===== Dataset records =====

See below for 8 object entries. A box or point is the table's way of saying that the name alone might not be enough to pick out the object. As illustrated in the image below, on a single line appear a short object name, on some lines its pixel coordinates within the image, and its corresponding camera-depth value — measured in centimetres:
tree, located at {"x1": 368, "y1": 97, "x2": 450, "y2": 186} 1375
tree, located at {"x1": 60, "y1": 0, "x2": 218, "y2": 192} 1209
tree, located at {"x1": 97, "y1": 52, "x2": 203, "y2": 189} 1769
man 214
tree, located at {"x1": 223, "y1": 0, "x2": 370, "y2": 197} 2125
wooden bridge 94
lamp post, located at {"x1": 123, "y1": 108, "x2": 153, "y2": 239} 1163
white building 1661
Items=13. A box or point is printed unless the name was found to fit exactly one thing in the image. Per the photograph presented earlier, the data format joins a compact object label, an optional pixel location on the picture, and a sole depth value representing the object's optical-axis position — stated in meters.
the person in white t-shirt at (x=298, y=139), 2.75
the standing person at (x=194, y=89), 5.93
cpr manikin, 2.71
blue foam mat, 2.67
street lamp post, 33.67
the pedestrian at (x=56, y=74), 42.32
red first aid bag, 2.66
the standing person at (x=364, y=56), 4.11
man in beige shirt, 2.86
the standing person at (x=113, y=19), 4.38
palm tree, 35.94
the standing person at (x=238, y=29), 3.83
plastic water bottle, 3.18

=====

Task
Exactly as they appear above, transcribe the records in full.

Output of the exercise
See below for 8 object entries. A box or point is the table's way of saying that the name alone might not be enough to pick out the object. As illustrated in the image below, on a single line appear a short object name, on some lines its pixel coordinates within the image, and its corresponding camera-depth value — measured in centimetres:
tree, located at {"x1": 368, "y1": 97, "x2": 450, "y2": 186} 1375
tree, located at {"x1": 60, "y1": 0, "x2": 218, "y2": 192} 1209
tree, located at {"x1": 97, "y1": 52, "x2": 203, "y2": 189} 1769
man 214
tree, located at {"x1": 223, "y1": 0, "x2": 370, "y2": 197} 2125
wooden bridge 94
lamp post, located at {"x1": 123, "y1": 108, "x2": 153, "y2": 239} 1163
white building 1661
Items=13. A box or point is printed unless the name was found to fit exactly one thing in the image. Per the photograph presented earlier, the data format joins a compact object label, an optional pixel location on the picture, and a sole depth value representing the object's optical-axis position — stated in meters.
the person in white t-shirt at (x=298, y=139), 2.75
the standing person at (x=194, y=89), 5.93
cpr manikin, 2.71
blue foam mat, 2.67
street lamp post, 33.67
the pedestrian at (x=56, y=74), 42.32
red first aid bag, 2.66
the standing person at (x=364, y=56), 4.11
man in beige shirt, 2.86
the standing person at (x=113, y=19), 4.38
palm tree, 35.94
the standing person at (x=238, y=29), 3.83
plastic water bottle, 3.18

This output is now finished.